- [What to do]
Filter the listing below, please, and copy only the lines with the word "pixels".

- [Given data]
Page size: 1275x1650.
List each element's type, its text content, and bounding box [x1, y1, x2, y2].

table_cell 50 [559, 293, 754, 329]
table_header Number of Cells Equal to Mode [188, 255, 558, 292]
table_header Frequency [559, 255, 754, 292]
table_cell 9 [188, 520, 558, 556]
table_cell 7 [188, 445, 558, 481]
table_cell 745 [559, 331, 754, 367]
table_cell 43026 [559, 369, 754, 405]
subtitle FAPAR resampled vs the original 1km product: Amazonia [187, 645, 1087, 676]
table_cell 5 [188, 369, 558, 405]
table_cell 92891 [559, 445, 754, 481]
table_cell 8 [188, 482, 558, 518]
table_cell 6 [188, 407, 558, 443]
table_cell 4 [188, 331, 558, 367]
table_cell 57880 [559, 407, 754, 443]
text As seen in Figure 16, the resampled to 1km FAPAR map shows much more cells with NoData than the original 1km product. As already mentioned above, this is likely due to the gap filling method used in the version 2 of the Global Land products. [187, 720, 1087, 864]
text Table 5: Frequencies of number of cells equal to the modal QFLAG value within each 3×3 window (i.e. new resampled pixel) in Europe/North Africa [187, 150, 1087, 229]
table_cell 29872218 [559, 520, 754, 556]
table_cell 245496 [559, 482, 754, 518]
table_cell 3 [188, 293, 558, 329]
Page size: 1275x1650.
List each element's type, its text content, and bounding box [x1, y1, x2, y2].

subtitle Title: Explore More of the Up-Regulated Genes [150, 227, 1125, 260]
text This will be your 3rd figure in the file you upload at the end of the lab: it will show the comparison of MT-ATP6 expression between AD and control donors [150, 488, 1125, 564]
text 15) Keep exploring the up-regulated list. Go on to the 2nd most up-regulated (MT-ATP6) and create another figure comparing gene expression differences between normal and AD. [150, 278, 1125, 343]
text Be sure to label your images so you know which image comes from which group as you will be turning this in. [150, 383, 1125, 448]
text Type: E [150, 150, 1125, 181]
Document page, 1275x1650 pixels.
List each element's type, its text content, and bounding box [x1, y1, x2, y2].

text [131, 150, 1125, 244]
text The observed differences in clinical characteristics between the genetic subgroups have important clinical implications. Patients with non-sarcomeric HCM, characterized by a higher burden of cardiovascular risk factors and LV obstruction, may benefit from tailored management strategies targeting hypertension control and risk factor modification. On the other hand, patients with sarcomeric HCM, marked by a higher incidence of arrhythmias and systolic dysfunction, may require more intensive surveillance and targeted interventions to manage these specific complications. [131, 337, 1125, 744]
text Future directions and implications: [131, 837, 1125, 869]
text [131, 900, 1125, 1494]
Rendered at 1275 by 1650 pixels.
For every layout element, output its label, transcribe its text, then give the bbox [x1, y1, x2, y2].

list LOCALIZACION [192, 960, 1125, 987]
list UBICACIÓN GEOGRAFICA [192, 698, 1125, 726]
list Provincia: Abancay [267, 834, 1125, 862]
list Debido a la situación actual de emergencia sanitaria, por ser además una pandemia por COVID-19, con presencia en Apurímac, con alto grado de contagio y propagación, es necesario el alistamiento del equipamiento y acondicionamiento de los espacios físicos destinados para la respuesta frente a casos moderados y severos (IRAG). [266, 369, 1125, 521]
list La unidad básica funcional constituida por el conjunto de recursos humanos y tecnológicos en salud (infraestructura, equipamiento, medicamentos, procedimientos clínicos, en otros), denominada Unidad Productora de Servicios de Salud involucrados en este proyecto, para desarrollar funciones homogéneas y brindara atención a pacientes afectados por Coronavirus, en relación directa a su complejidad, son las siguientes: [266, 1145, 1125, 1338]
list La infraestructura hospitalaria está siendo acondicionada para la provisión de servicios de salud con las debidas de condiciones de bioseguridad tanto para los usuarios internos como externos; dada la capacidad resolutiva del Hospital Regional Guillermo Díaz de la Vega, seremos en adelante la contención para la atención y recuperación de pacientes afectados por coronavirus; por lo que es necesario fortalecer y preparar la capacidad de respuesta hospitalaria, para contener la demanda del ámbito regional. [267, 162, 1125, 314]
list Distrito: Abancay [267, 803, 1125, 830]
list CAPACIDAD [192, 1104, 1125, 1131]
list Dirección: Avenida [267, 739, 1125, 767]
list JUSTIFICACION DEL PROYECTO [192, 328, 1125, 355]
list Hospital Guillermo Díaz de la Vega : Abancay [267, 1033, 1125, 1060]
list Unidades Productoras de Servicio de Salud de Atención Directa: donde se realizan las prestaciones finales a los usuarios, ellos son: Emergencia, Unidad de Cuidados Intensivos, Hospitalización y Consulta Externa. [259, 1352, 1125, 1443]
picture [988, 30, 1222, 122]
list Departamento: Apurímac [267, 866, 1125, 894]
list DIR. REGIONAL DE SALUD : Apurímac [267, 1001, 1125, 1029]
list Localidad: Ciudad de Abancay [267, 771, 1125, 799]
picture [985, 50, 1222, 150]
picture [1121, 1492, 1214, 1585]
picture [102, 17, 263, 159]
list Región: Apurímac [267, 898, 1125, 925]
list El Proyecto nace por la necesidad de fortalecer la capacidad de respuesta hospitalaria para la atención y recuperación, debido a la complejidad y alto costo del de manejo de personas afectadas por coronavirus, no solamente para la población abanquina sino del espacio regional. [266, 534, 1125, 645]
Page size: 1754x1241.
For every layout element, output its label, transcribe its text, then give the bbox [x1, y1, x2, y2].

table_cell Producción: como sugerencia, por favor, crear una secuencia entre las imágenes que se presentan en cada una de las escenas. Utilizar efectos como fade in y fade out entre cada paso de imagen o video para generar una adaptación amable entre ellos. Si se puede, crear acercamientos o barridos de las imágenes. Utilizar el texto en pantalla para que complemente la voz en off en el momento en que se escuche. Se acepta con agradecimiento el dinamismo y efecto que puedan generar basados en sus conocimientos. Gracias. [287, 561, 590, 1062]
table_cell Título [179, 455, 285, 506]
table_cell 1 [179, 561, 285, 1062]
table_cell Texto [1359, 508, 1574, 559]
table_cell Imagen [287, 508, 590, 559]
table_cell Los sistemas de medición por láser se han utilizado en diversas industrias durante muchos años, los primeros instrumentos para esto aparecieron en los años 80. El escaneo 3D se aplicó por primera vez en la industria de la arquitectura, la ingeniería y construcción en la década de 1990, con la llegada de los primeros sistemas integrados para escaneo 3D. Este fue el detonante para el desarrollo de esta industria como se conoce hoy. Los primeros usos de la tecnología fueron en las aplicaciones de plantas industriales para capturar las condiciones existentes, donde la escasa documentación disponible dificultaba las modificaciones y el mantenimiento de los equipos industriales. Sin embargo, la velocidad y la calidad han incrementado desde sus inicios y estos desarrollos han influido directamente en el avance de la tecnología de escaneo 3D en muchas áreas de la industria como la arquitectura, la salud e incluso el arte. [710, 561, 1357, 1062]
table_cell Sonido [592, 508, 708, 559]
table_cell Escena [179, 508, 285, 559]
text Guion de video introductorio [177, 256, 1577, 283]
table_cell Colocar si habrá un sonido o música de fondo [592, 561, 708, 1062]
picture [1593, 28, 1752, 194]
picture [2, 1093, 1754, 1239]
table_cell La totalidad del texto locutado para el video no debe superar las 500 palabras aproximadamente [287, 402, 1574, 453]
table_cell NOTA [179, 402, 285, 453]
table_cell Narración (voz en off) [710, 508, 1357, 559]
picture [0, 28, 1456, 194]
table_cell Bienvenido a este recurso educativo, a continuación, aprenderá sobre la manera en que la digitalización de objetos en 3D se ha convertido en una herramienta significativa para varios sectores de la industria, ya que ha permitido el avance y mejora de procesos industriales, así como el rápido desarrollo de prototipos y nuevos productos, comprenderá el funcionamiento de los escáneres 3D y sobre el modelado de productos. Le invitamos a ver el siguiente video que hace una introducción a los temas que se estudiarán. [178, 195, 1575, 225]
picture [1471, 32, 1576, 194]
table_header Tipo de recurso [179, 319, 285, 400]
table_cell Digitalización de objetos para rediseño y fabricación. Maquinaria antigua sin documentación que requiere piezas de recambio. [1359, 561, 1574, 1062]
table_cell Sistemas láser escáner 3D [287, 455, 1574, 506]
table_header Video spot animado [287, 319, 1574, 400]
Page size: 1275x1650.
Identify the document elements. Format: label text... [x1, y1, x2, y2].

- [Solution to this problem]
Document page, 1275x1650 pixels.
Rendered at 1275 by 1650 pixels.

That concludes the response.